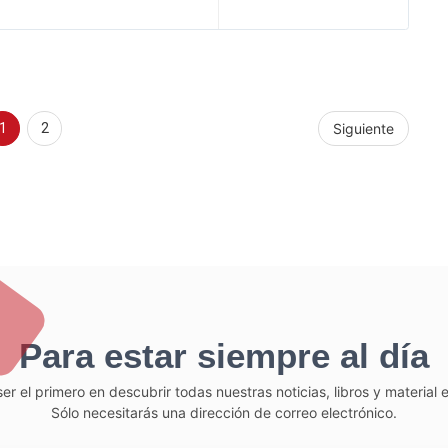
1
2
Siguiente
Para estar siempre al día
er el primero en descubrir todas nuestras noticias, libros y material
Sólo necesitarás una dirección de correo electrónico.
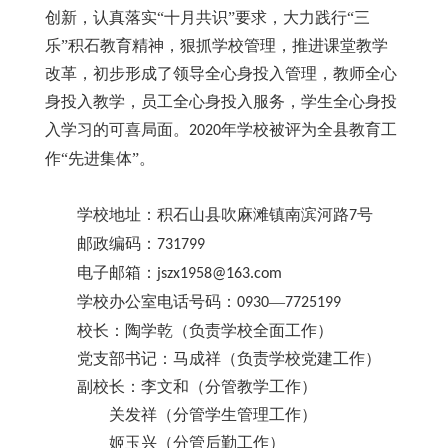
创新，认真落实
“十月共识”要求，大力践行“三
乐”积石教育精神，狠抓学校管理，推进课堂教学
改革，初步形成了领导全心身投入管理，教师全心
身投入教学，员工全心身投入服务，学生全心身投
入学习的可喜局面。
年学校被评为全县教育工
2020
作“先进集体”。
学校地址：积石山县吹麻滩镇南滨河路
号
7
邮政编码：
731799
电子邮箱：
jszx1958@163.com
学校办公室电话号码：
—
0930
7725199
校长：陶学乾（负责学校全面工作）
党支部书记：马成祥（负责学校党建工作）
副校长：李文和（分管教学工作）
关发祥（分管学生管理工作）
姬玉兴（分管后勤工作）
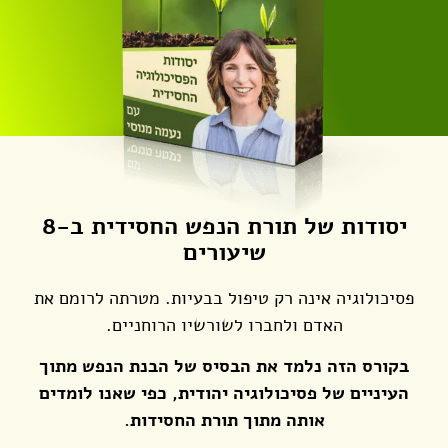
יסודות של תורת הנפש החסידית ב-8
שיעורים
פסיכולוגיה אינה רק טיפול בבעיות. מטרתה לרומם את
האדם ולחברו לשורשיו הרוחניים.
בקורס הזה נלמד את הבסיס של הבנת הנפש מתוך
העיניים של פסיכולוגיה יהודית, כפי שאנו לומדים
אותה מתוך תורת החסידות.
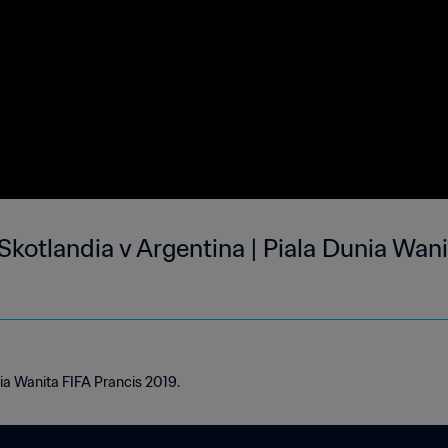
| Skotlandia v Argentina | Piala Dunia Wan
ia Wanita FIFA Prancis 2019.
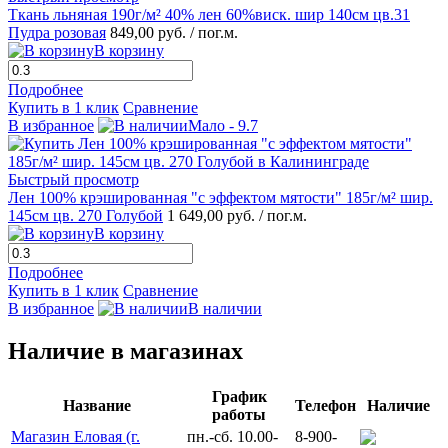
Ткань льняная 190г/м² 40% лен 60%виск. шир 140см цв.31
Пудра розовая
849,00 руб.
/ пог.м.
В корзину
Подробнее
Купить в 1 клик
Сравнение
В избранное
Мало - 9.7
Быстрый просмотр
Лен 100% крэшированная "с эффектом мятости" 185г/м² шир.
145см цв. 270 Голубой
1 649,00 руб.
/ пог.м.
В корзину
Подробнее
Купить в 1 клик
Сравнение
В избранное
В наличии
Наличие в магазинах
График
Название
Телефон
Наличие
работы
Магазин Еловая (г.
пн.-сб. 10.00-
8-900-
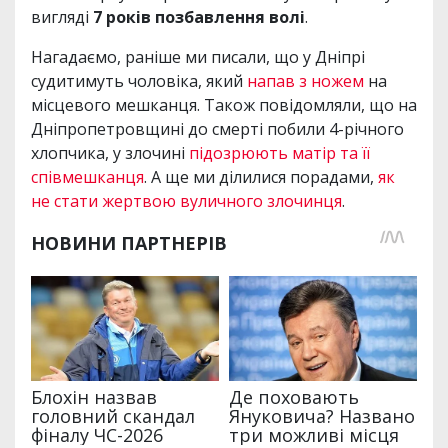
вигляді
7 років позбавлення волі
.
Нагадаємо, раніше ми писали, що у Дніпрі
судитимуть чоловіка, який
напав з ножем
на
місцевого мешканця. Також повідомляли, що на
Дніпропетровщині до смерті побили 4-річного
хлопчика, у злочині
підозрюють матір та її
співмешканця
. А ще ми ділилися порадами,
як
не стати жертвою вуличного злочинця
.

== What to produce ==
How many lines in the entries above contain the string "הנפש"? Case counts. Reply with the number only.

== Problem solution ==
2